In the article about jinnin's EP Goner below, which styles are named as making up the EP's mixture? List them all.
— start of EXTRACT PROVIDED —
Swine Daily readers may be familiar with jinnin’s music. We published an article about her experimental pop EP Sleet Comes Down in 2023. It was a 4-track EP by an emerging enigmatic voice, coming from Incheon, South Korea. „An artist called jinnin exudes unwavering confidence through her unique sonic identity, drawing from the nostalgia of 2000s Korean pop and the raw energy of internet underground music.“

We are back with the news about her 2-song EP. Goner is a unique mixture of alternative pop, lush electronic music, ambient, hyperpop and hip-hop/R’n’B. jinnin’s music perfectly fits into the Perpetual Care catalog and sonic vision. As the label described itself as: „redefining tangibility through fragmented sonic forms. Rooted in industrial music, it dissolves genre boundaries – exploring breaks, techno, ambient, hyperpop, and left-field pop to challenge mainstream ideology.“

These 2 tracks are powerful inventions and explorations of jinnin’s artistic voice and style. Her sound is a confrontation with trauma, a relentless excavation of buried memories, cycles of harm, and the violence absorbed, witnessed, and inflicted. There’s no illusion of catharsis here, no neat resolution – just the tension between destruction and the possibility of rebirth.
— end of EXTRACT PROVIDED —
— start of PROVIDED DATA —
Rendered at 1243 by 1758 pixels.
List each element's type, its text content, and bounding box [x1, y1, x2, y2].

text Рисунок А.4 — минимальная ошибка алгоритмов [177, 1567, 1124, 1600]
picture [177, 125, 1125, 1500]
— end of PROVIDED DATA —
— start of PROVIDED DATA —
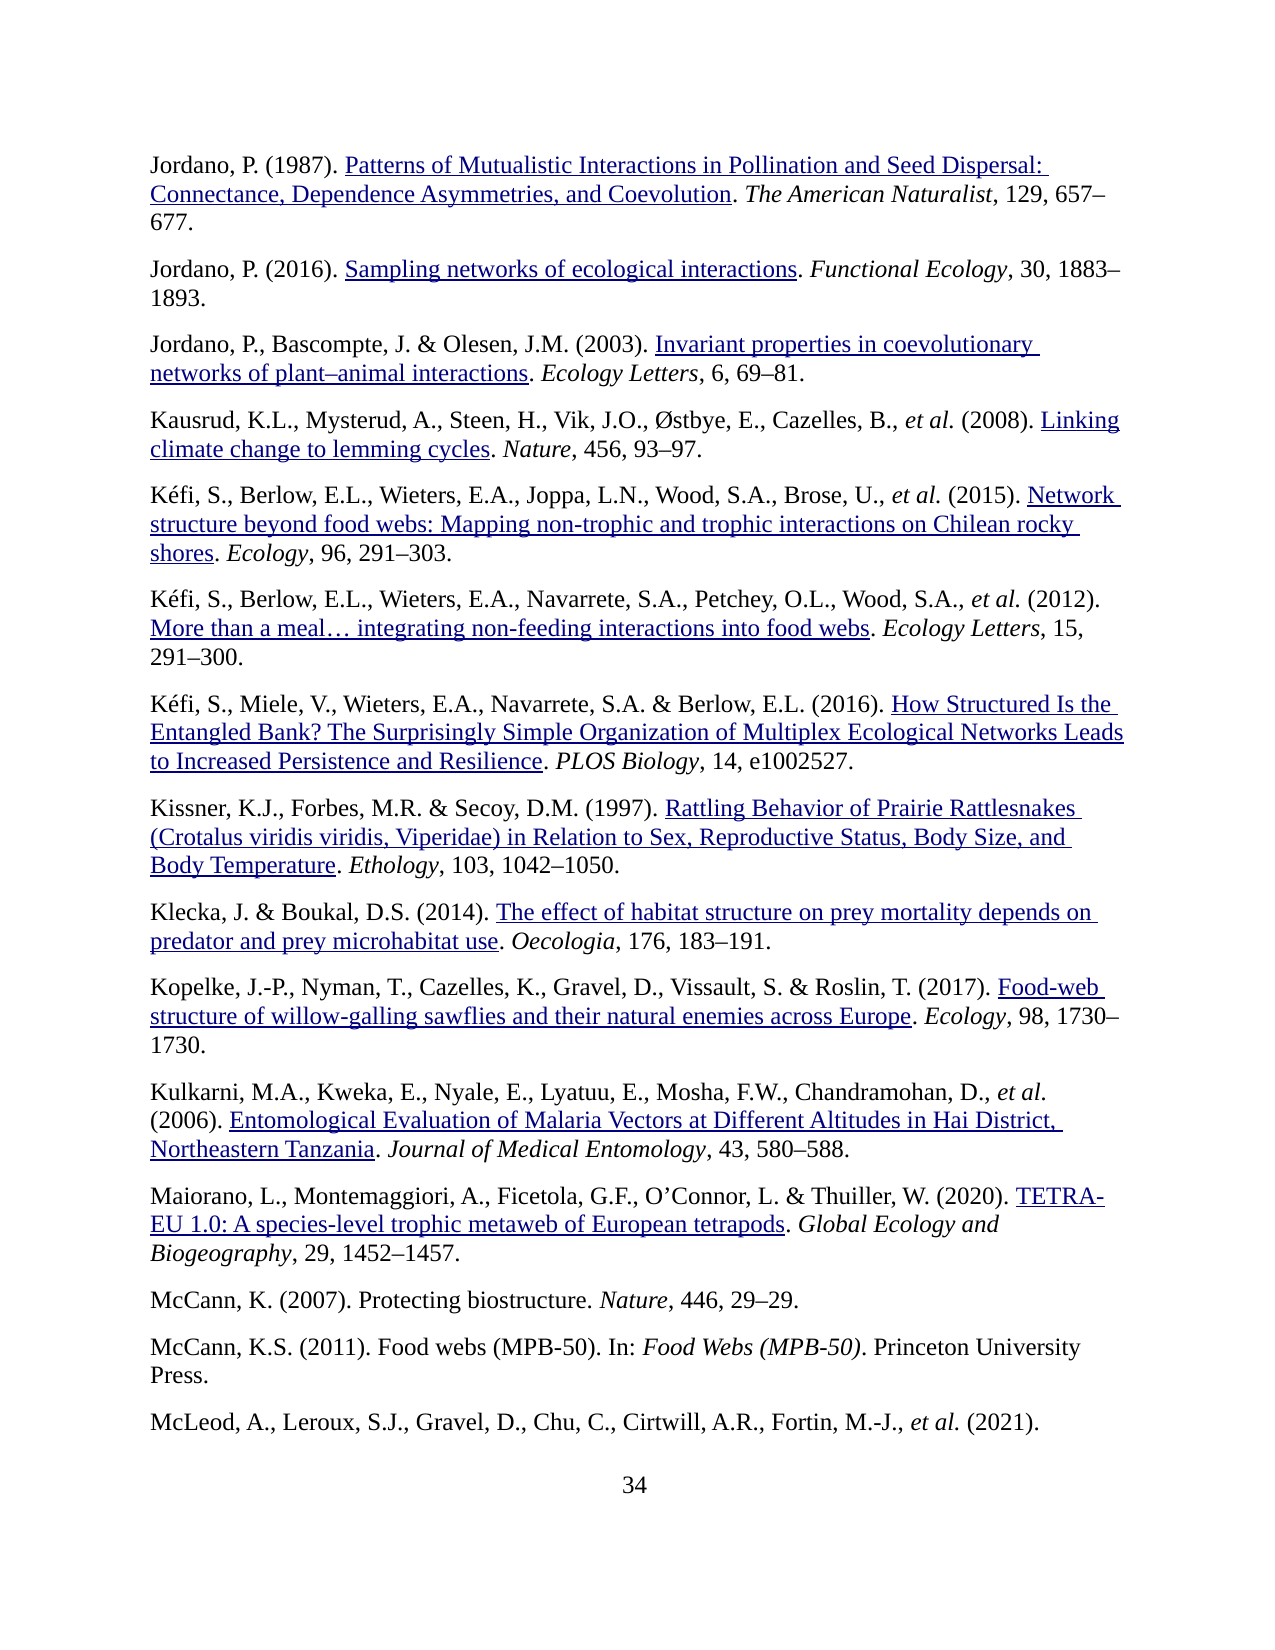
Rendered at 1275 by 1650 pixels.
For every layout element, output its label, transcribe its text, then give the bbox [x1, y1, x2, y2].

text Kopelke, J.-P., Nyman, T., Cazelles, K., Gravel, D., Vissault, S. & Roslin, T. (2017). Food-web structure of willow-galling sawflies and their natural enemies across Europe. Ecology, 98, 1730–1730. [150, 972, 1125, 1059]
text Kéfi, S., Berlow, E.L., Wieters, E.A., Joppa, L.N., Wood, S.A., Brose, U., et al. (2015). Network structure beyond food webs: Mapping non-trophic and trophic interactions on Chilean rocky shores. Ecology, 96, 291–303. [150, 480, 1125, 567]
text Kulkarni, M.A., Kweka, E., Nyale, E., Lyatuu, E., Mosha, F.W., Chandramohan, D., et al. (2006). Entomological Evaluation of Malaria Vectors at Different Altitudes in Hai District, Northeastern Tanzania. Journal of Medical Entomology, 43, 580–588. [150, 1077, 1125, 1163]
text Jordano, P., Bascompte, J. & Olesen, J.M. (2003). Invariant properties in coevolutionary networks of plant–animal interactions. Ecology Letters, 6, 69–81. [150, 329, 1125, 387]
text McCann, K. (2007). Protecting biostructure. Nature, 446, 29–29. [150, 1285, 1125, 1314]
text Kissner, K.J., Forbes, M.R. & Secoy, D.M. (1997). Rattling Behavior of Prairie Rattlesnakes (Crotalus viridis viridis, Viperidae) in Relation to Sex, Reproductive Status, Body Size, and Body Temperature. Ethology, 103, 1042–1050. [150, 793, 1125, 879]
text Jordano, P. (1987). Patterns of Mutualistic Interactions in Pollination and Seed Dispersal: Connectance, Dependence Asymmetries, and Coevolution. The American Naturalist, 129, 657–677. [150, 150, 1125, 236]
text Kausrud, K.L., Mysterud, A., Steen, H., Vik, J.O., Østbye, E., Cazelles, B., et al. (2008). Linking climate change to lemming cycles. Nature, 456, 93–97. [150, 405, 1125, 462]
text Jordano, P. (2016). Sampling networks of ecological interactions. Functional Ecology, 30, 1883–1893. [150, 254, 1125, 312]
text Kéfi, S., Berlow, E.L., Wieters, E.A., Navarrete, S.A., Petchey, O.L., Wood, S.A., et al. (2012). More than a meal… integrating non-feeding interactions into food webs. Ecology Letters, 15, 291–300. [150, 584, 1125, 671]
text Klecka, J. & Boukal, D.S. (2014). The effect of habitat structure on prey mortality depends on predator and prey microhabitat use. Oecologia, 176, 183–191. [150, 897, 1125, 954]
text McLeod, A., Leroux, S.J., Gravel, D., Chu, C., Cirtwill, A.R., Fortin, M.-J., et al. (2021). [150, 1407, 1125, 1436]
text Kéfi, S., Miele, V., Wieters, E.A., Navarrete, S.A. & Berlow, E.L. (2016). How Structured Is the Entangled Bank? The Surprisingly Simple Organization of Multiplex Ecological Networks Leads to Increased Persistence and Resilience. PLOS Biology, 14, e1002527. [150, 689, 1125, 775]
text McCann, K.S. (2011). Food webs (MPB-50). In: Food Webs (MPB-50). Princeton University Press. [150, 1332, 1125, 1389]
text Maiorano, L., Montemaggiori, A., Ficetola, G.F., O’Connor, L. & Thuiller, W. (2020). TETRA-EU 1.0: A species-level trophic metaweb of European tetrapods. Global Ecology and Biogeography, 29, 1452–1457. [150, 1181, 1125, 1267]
— end of PROVIDED DATA —
— start of PROVIDED DATA —
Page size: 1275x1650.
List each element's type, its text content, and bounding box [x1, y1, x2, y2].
— end of PROVIDED DATA —
*FINAL ANSWER*.
- alternative pop
- lush electronic music
- ambient
- hyperpop
- hip-hop/R'n'B